1980 – The Blue Lagoon starring Brooke Shields and Christopher Atkins starts screening in Australia. A story of natural love. Two children shipwrecked alone on a tropical island. Nature is kind. They thrive on the bounty of jungle and lagoon. The boy grows tall. The girl beautiful. They swim naked over coral reefs. They run in a cathedral of trees. And the warm winds, the tropic moon, the silk sand conspire to enchant them. When their love happens, it is natural as the sea, and as powerful. Love as nature intended to be
1978 - San Francisco Mayor George Moscone and City Supervisor Harvey Milk, a gay-rights activist, were shot to death inside City Hall by Dan White, a former supervisor.
1977 - It was a big day for sweat hog Vinnie Barbarino, formerly of TV’s "Welcome Back Kotter". His new character, Tony Manero, set box office records as "Saturday Night Fever" made a superstar of John Travolta. The soundtrack album, by the Bee Gees and others, sold more than 11 million copies.
1977 - "Comedy with Music (Victor Borge)" closes at Imperial New York after 66 performances.
1974 - Another novelty song becomes a Number One hit in 1974, Carl Douglas' "Kung Fu Fighting," which turns gold on this date. He tries a follow-up with "Dance the Kung Fu." Some accuse him of lacking imagination.
1973 – UK No. 1 Chart Toppers Pop Hit: “Top of the World,” Carpenters. Richard Carpenter writes the song with John Bettis, who also writes the lyrics for such Carpenter hits as “Goodbye to Love” and “Yesterday Once More.”

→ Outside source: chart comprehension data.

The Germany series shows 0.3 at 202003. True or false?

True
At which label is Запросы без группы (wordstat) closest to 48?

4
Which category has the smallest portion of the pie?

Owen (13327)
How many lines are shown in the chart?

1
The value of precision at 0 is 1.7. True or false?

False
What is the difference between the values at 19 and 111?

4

1971 - Beach Boys' 'Surf's Up' LP enters UK chart
1971 – The Soviet space program's Mars 2 orbiter releases a descent module. It malfunctions and crashes, but it is the first man-made object to reach the surface of Mars.

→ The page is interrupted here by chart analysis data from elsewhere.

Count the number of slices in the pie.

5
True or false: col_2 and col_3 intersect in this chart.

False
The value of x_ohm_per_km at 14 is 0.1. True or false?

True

1970 - George Harrison released All Things Must Pass. The triple album included a number of songs that were left over from Beatle sessions, the set would go on to be certified 6x Platinum by the RIAA, making it the best selling album by a solo Beatle.
1967 - Capitol Records releases the Beatles' "Magical Mystery Tour" album in the U.S. One side contains the songs from the movie of the same name, ("I Am the Walrus," "Fool on the Hill," "Blue Jay Way," & "Your Mother Should Know") The other side features singles previously unavailable on a long player ("Penny Lane," "Strawberry Fields Forever," "Hello Goodbye," "Baby You're A Rich Man," & "All You Need Is Love") On December 8, EMI will release a double-EP containing only the songs from the film. Both the American LP and the British EP are big sellers, the film however, is not.
1966 - The New Vaudeville Band were at No.1 on the US singles chart with 'Winchester Cathedral', it made No.4 in the UK.
1965 - Herb Alpert's Tijuana Brass went to No.1 on the US album chart with 'Whipped Cream & Other Delights'.
1965 - The Lovin' Spoonful's "You Didn't Have To Be So Nice" is released.
1959 - Cliff Richard's second film (featuring, among other songs, 'A Voice in the Wilderness') has its UK premiere. The title is 'Expresso Bongo'
1937 - The final cels for Snow White and the Seven Dwarfs are painted as the film's grand premiere is less than a month away.
1928 - Marjorie Joyner received a patent for a hair wave machine. Her permanent hair wave machine, U.S. Patent # 1,693,515, could wave the hair of both white and black people.
1914 - First British woman police officers: Mary Allen and E.F. Harburn begin patrolling in Grantham, Lincolnshire.
1895 - Alfred Nobel draws up his last will and testament, pledging his enormous wealth toward the betterment of humanity.
1889 - Curtis P. Brady was issued the first permit to drive an automobile through Central Park in New York City. Mr. Brady had to pledge to New York’s finest that he would not frighten the horses in the park.